Hey Hugh clary. Thank You! I mainly need help on the figurative level of my research paper. For example the tone, word connotation, figurative devices such as similes, metaphors, hyperboles, etc. I would really appreciate it if you can at least guide me towards the direction in finding information on such things or if you canriefly explain it to me. Thank You so much!!!!!!!
Hana, go here:
[www.poeticbyway.com] />
Les
Thank You les.
i need a comparison to the poem "how do i love thee" for e.b. browning
and the other poem "the tally stick " by jarold ramsey
i need a comparison to the poem "how do i love thee" for e.b. browning
and the other poem "the tally stick " by jarold ramsey
hi, tijen...was just passing through when I chanced upon your thoughts on EBB's sonnet 43, which I also needed. thanks a lot, and to s. bremen, too, for throwing the question forward.
hi riza,
thanx for your kind gestures, i'm just glad that i was of some help to you and anyone else who may have stumbled across my postings!
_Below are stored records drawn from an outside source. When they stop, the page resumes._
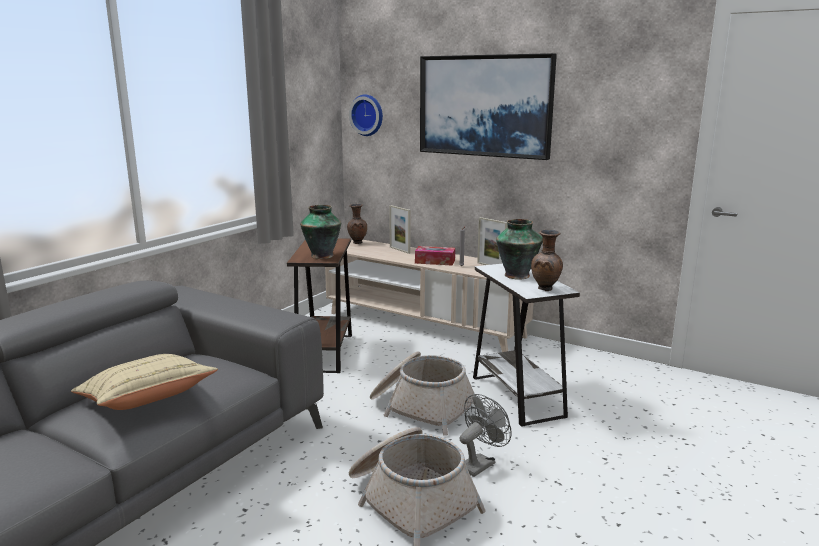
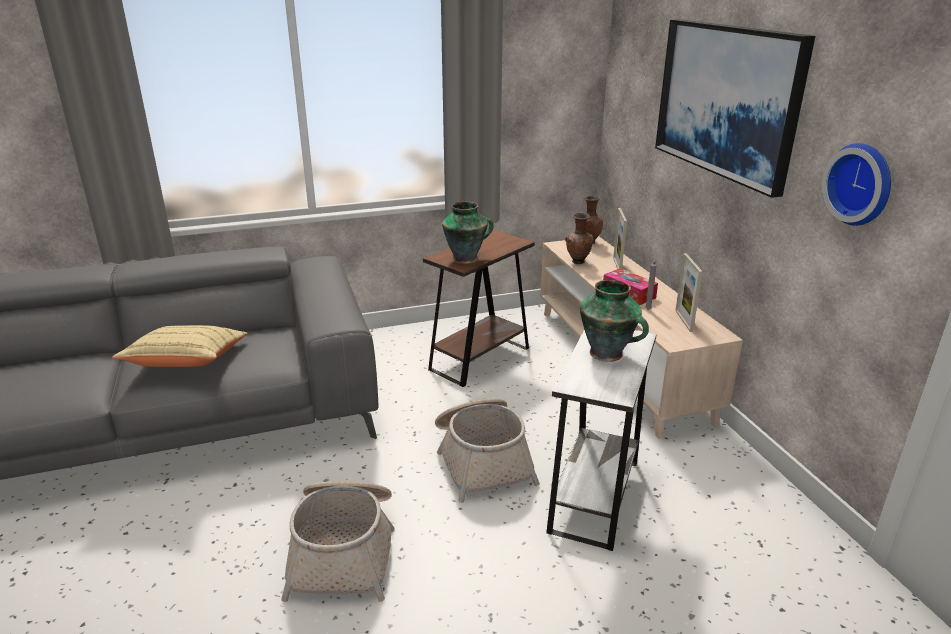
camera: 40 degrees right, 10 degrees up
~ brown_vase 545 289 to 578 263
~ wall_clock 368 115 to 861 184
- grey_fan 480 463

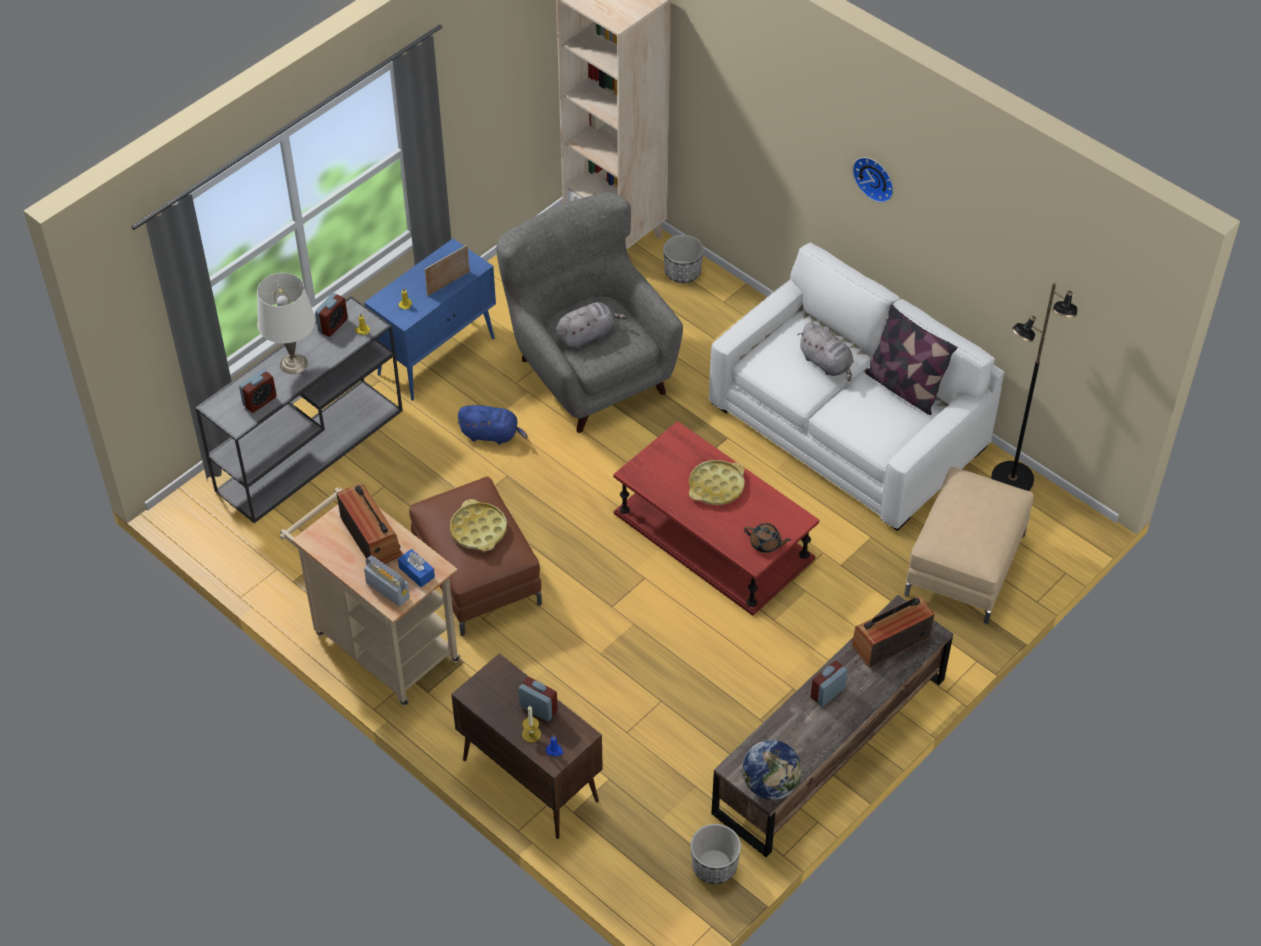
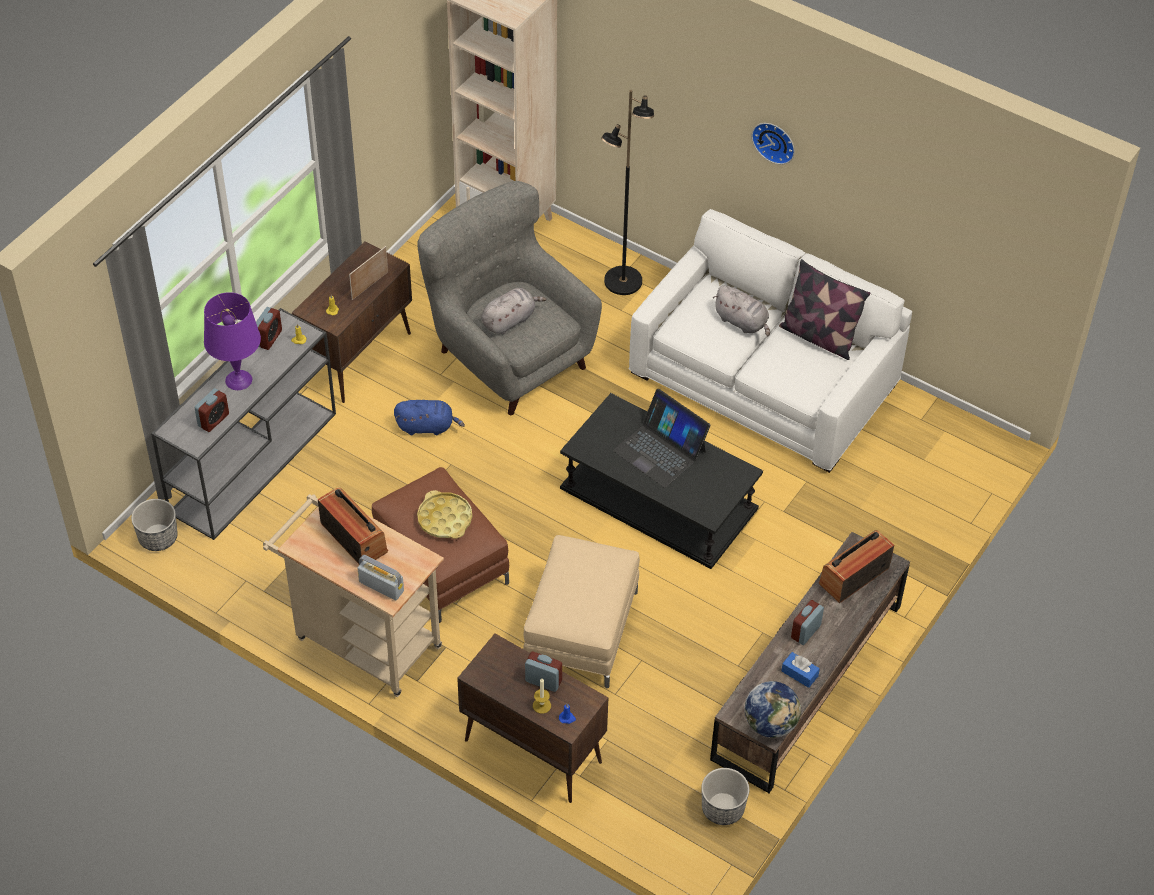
camera: 10 degrees left, 0 degrees up
~ planter 683 272 to 158 537
~ white_table_lamp 293 364 to purple_table_lamp 238 380
~ blue_cabinet 437 355 to brown_cabinet 358 357
~ beige_ottoman 965 565 to 581 630
~ red_coffee_table 714 536 to black_coffee_table 660 498
~ black_floor_lamp 1012 479 to 623 282
~ yellow_tray 716 486 to laptop 660 450
~ blue_tissue_box 416 572 to 799 673
- brown_teapot 766 544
i need the data analysis that related to love theme in sonnets from the portuguese .this is for my thesis .thank you
what is THE data analysis? All sonnets?
What, we're programming now?
pam
Please,please,please, somebody help me to find the analysis about grief, the whole analysis, about the sound devices, structural devices and sense devices. Thanks before.
hi,
i need some assistance to use sonnet to analyze and explain how the two parts of the poem combine to create the total effect neither part could achieve indepently.
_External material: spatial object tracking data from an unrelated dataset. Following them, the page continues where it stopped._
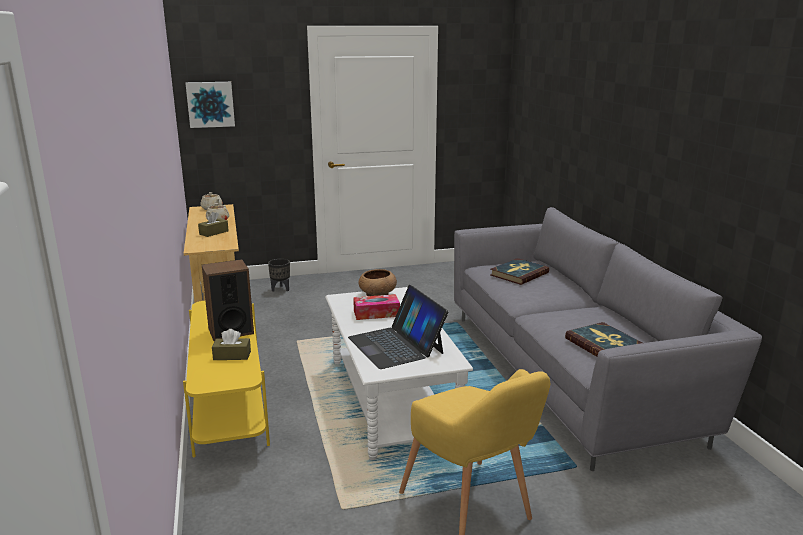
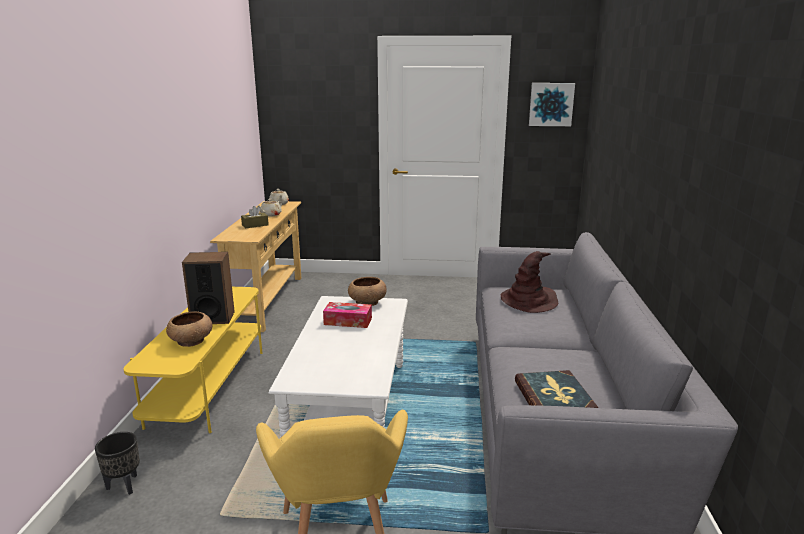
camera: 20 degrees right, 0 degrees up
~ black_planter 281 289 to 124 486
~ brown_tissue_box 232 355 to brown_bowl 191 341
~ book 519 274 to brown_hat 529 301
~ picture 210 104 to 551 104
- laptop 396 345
What two parts? There is supposed to be an octave and a sestet in the petrarchan sonnet form, but I cannot see such a break (volta) in EBB's.
i need the data analysis that related to love theme in sonnets this is for my thesis .Also I NEED TO KNOW THE USE OF STRUCTURE AND LANGUAGE OF "HOW DO I LOVE THEE?" I HOPE TO RECEIVE YOUR ANSWER TO MY QUESTION.
thank you
Hey i am just writing an essay on EBB's sonnet 43 (how do i love thee?.......) comparing it to Shakespeare's sonnet 138. I have already analyzed his on its own, but i am having trouble with hers.
Can anyone help me please? Mainly lines-:
4 - For the ends of being and ideal Grace.
9 and 10 - I love thee with a passion put to use
In my old griefs, and with my childhood's faith.
11 and part of 12 - I love thee with a love i seemed to lose
With my lost saints,
yeah those lines esp. but anything else will be appreciated! thanks
Vicky
Can someone analyze lines 9-14 of "How Do I Love Thee..." I have managed to get up to line 8 but the reference to her childhood has me somewhat confused. Thanks!
The trusting faith that one finds in childhood. Innocent belief, that is. Before those illusions are lost from the blows of experience.
hey guys,
i understand the poem 'how do i love thee?', but if i was asked to analyse the change during the poem, and how her comparisons become more elaborate, i would get a bit stuck!! please could someone help? thankx
pls. supply the characteristics of a sonnet especially that of Elizabeth Barrett Browning.